Le Conseil Présidentiel de Transition (CPT) a adressé, le 9 juillet 2025, une correspondance officielle au Premier Ministre Alix Didier Fils-Aimé pour lui demander des clarifications sur quatre dossiers jugés cruciaux pour la transparence et la bonne gouvernance de l’État haïtien.
D’abord, le Conseil s’interroge sur le renouvellement pour 25 ans du contrat entre l’État haïtien et la Caribbean Port Services (CPS), opérateur portuaire à Port-au-Prince. Une durée inhabituelle, qui dépasse largement les standards contractuels dans le secteur public. Le CPT affirme n’avoir été ni consulté ni informé d’un tel accord. Il exige donc une note explicative sur les raisons d’un tel engagement à long terme, ainsi que la copie des anciens et nouveaux contrats signés avec la CPS. Cette absence totale de transparence autour d’un contrat aussi stratégique soulève de vives inquiétudes.
Ensuite, le CPT attire l’attention sur la situation critique de SCIOS S.A., société responsable de l’hôtel Oasis, en grande difficulté financière. Trois institutions publiques — l’ONA, la BNC et le FDI — y sont impliquées en tant qu’actionnaires ou créancières. Or, l’entreprise serait aujourd’hui dans l’incapacité de rembourser ses dettes, exposant l’État à une perte potentielle de près de 17 millions de dollars américains. Le Conseil exige des informations urgentes sur les décisions prises par le gouvernement pour préserver les fonds publics et éviter un effondrement pur et simple de ce montage public-privé.

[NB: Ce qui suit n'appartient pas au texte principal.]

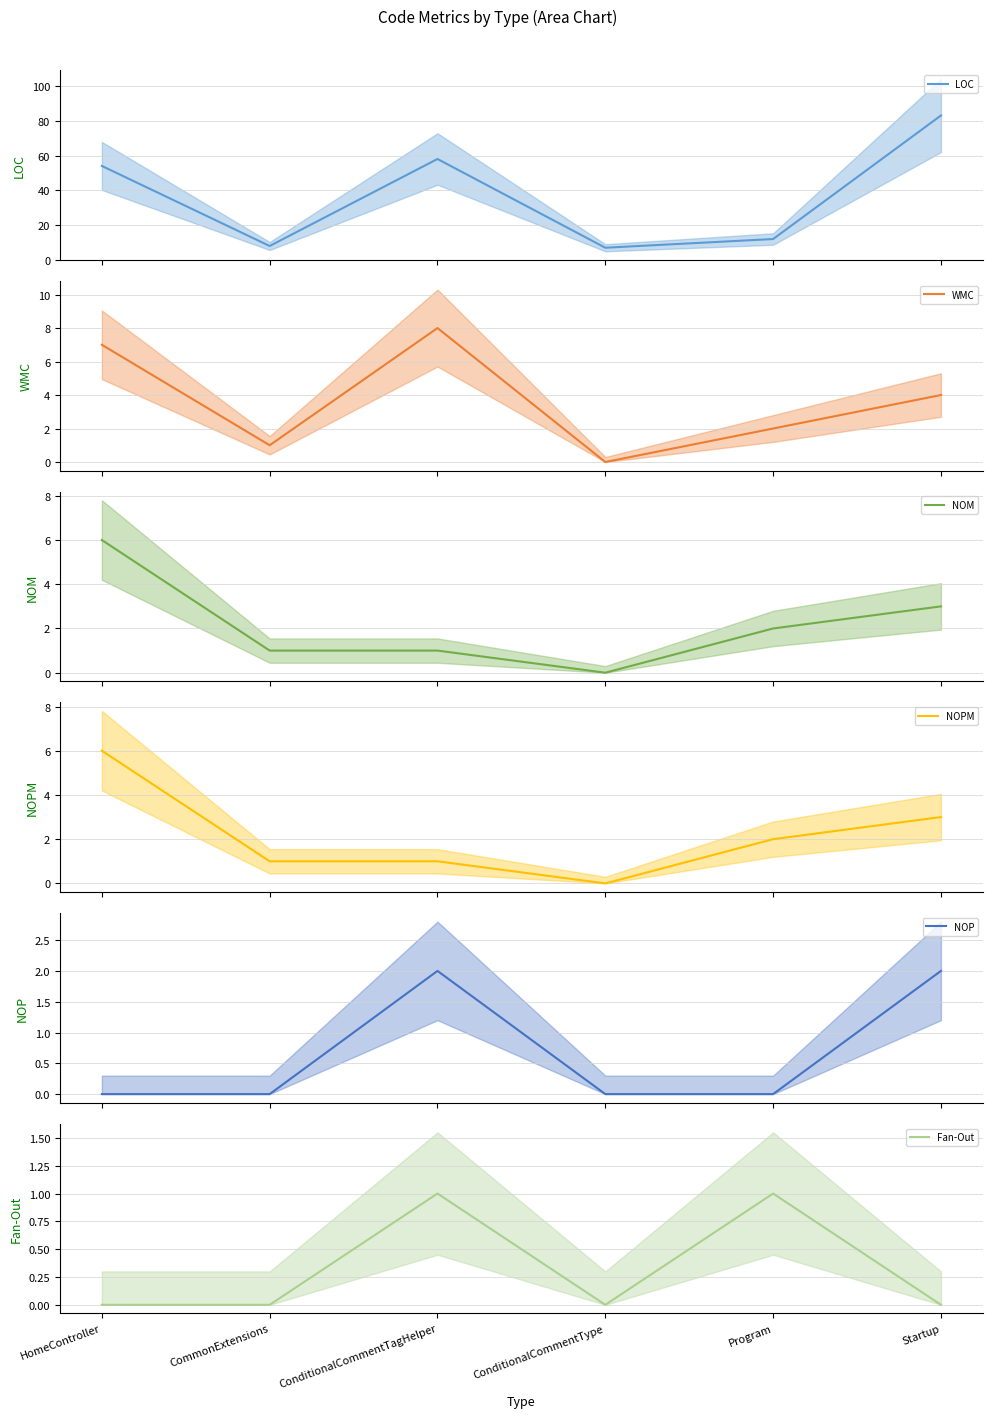

What is the total value across all series at Program?

19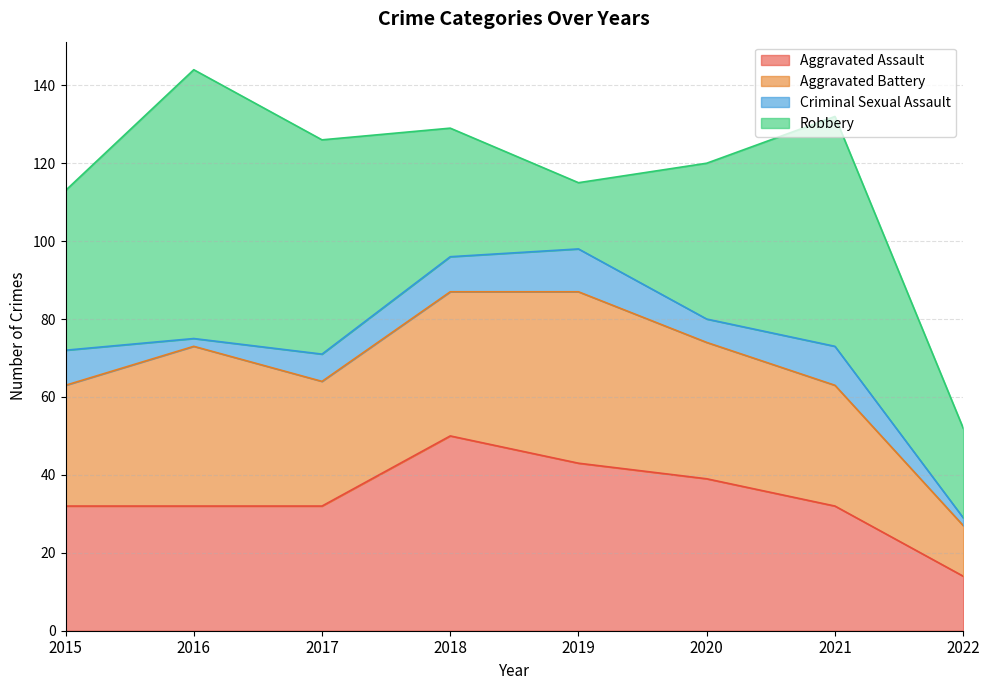

At which category is the sum across all series the highest?

2016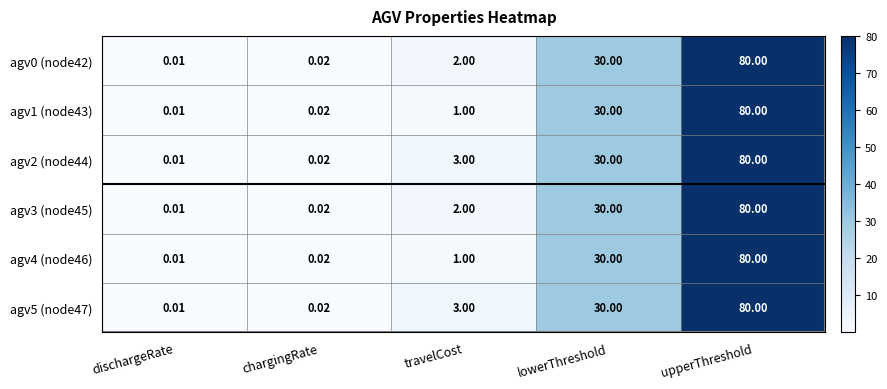

Rank the categories by agv4 (node46) value from highest to lowest.

upperThreshold, lowerThreshold, travelCost, chargingRate, dischargeRate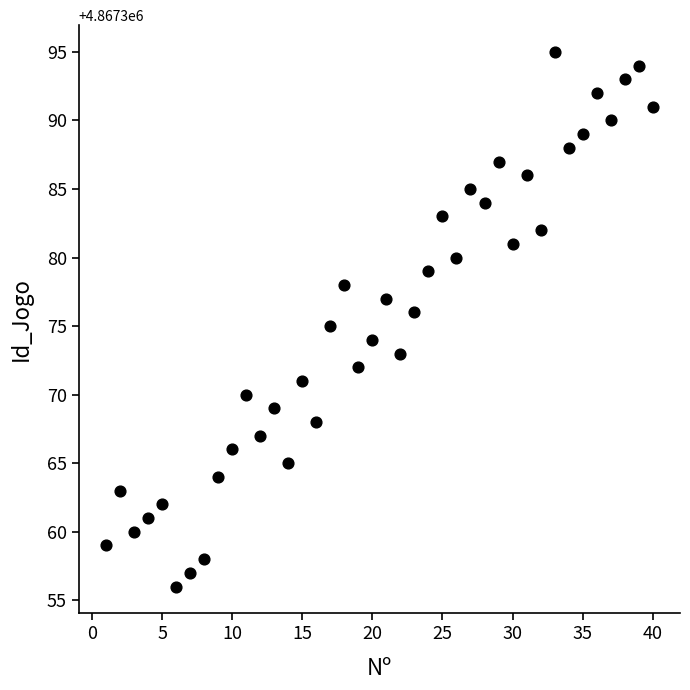

What is the range of X values (max minus min)?

39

Par ailleurs, le Conseil aborde le blocage du système de production de passeports, qu’il qualifie d’« impasse sérieuse ». Cette situation, qui affecte directement des milliers de citoyens, a également des implications diplomatiques et sécuritaires importantes. Le CPT réclame les dossiers d’appel d’offres liés à la sélection des prestataires de services, et souhaite obtenir des garanties sur la capacité de l’État à offrir un service fiable, accessible et conforme aux normes internationales.
Enfin, sur le dossier de la sécurité nationale, le Conseil demande un rapport détaillé sur les actions du Task-force mis en place pour lutter contre l’insécurité. Il souhaite connaître les ressources mobilisées, les stratégies adoptées, et surtout les résultats attendus à court et moyen termes. Le CPT veut pouvoir évaluer l’impact réel des mesures prises afin de dresser un bilan cohérent de la réponse gouvernementale à la crise sécuritaire.
Au final, cette correspondance souligne le fossé croissant entre les actes du gouvernement et les exigences de transparence et de bonne gouvernance. Le Premier Ministre semble multiplier les décisions unilatérales, engageant l’État sur des dossiers sensibles sans consultation préalable ni justification publique. Le renouvellement controversé du contrat portuaire, la gestion risquée des actifs publics à travers SCIOS, les retards critiques dans la délivrance de passeports et l’absence de bilan clair sur les initiatives sécuritaires trahissent une gestion fondée sur le favoritisme, l’opacité et la connivence.
Ce mode de fonctionnement, qui s’apparente à une forme de corruption institutionnalisée, mine la légitimité du gouvernement de transition. Il trahit l’esprit même de la période actuelle, censée marquer une rupture avec les pratiques opaques du passé. La population haïtienne, déjà éprouvée, mérite mieux que des décisions prises dans l’ombre, au profit de cercles privilégiés. Elle attend des preuves tangibles que ceux qui gouvernent aujourd’hui ne répètent pas les erreurs d’hier.